Why this obscure album? I have lots by Sonny Rollins and Dexter Gordon, who are even better tenor players and more ‘important’. I also have a couple by John Coltrane, who is definitely important and probably a genius, but not someone I listen to often. For all his power and originality, there is something relentless, demanding, and humourless about him that I find wearying. Some people like to claim that jazz is inherently ‘self-indulgent’. A friend of mine calls it ‘musical masturbation,’ which he thinks demonstrates his wit rather than his ignorance. But in the case of Coltrane, I start to wonder.

 

I didn’t mean to get all controversial there. My point is simply that, like the Sharon Jones albums, Moody’s Mood is just satisfying; and the records we listen to the most are not always the ‘important’ ones. They’re just what we like. And so they should be.

 

REGINA SPEKTOR: What We Saw From The Cheap Seats

 

Regina Spektor is the sort of hard-to-classify artist about whom people like to use words like ‘kooky’ and ‘quirky’, but I think there’s more to her than that. There is a deeper musical intelligence underlying her work, and getting to know her music is like meeting someone who can seem a bit fey and whimsical, but who, on closer acquaintance, turns out to be much smarter and more solid than you suspected. Her hit Fidelity worked not just because it was catchy but because of the way she performed it. How, the standout track on her latest album, is something else: a genuine classic, something which could be sung by all kinds of people for years to come.

 

Speaking of singers, I can tell you from experience that many of us don’t like our own voices very much. Even if we don’t think we sound too bad, it’s so hard to be objective that we have a tendency to try too hard, and to think we won’t sound interesting unless we sweat or strain or startle or pull everything out of our bag of tricks. I wonder if this may be true of Spektor, who, when she sounds like she just relaxes and sings, is fantastic.
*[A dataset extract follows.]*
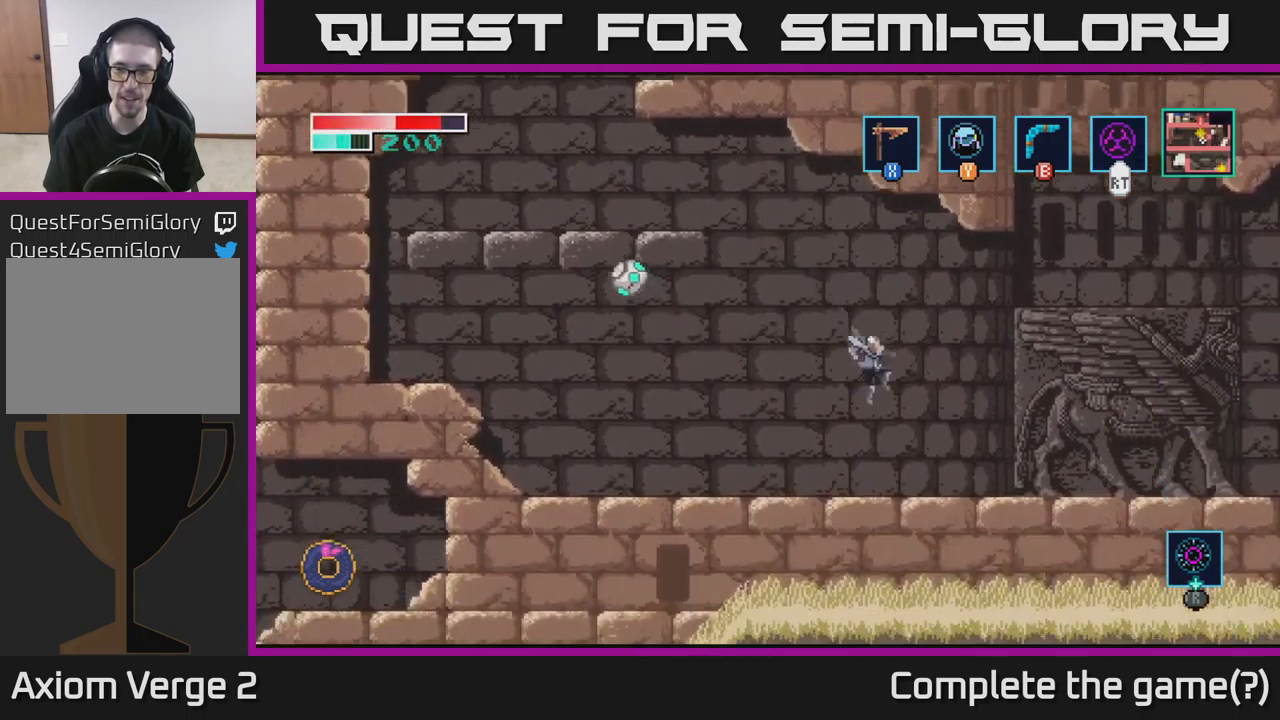
{"buttons": ["A"], "left_stick": "right", "right_stick": "center", "events": [[267, "A", "down"]]}
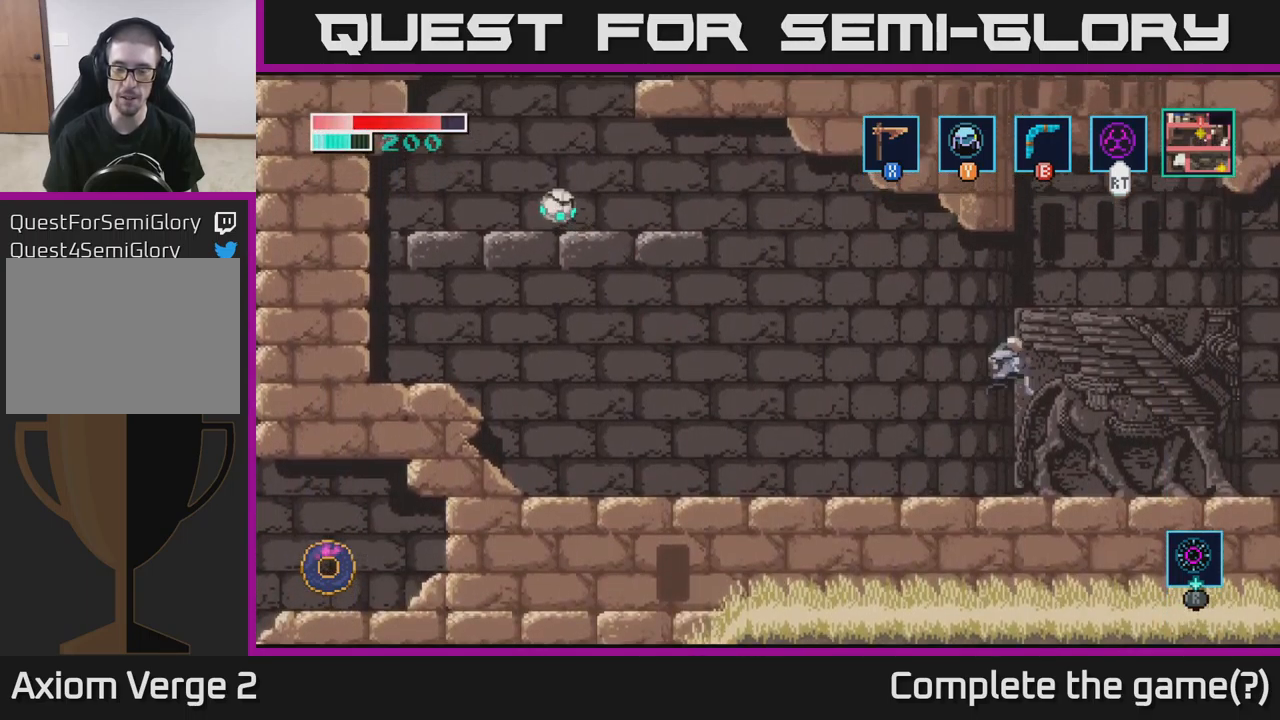
{"buttons": [], "left_stick": "right", "right_stick": "center", "events": [[500, "A", "up"]]}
In any event, I think she’s going to be an even better singer and writer in another ten years – which is a nice thing to be able to say at a time when so many artists become tiresome after ten minutes.

 

JANÁČEK: Sinfonietta (Vienna Philharmonic Orchestra, conducted by Sir Charles Mackerras)

 

The Czech composer Leoš Janáček is an intriguing example of creativity in later life; he wrote most of his best music in his 70s. (A much younger woman supposedly had something to do with it). When he completed Sinfonietta, in 1926, his style was quite straightforward, accessible, even old-fashioned compared to what, say, Stravinsky or Schoenberg were doing more than a decade earlier. But Janáček was something better than avant-garde: he was distinctive and original.

 

The first of Sinfonietta’s five movements is scored just for a huge brass ensemble and timpani, and its effect is so stunning that you wonder how he can possibly follow it. What he does - with a mysterious riff based on the whole-tone scale, gurgling clarinets, farting trombones and bassoons, and pizzicato strings – is to take us into an entirely different sound-world. He follows an exclamation mark with the only thing that can possibly follow it: a question mark. Here, and in other places (for instance the sweetly melancholic muted strings in the third movement) I’m reminded, oddly enough, of Tchaikovsky (a composer who, in my music college days, was sneered at for being too popular, but who was second to none in his use of harmony and orchestration to create colour and mood). Janáček’s sensibility, though, is sharper, cleaner, less sentimental and more modern. Sinfonietta is full of magical moments which don’t really sound like anyone else. Like a Regina Spektor album, it can seem ‘quirky’, but the more you hear it, the more logical and well thought-out it becomes. At the end, when the brass and timpani music returns while the strings and woodwinds play seething, buzzing trills over, under and around it, I always imagine a huge flock of birds of all shapes and sizes swirling around some sort of giant stone castle. Then I want to go back to the beginning and listen again.

 

You may be pleased to hear that Janacek also wrote two fabulous string quartets.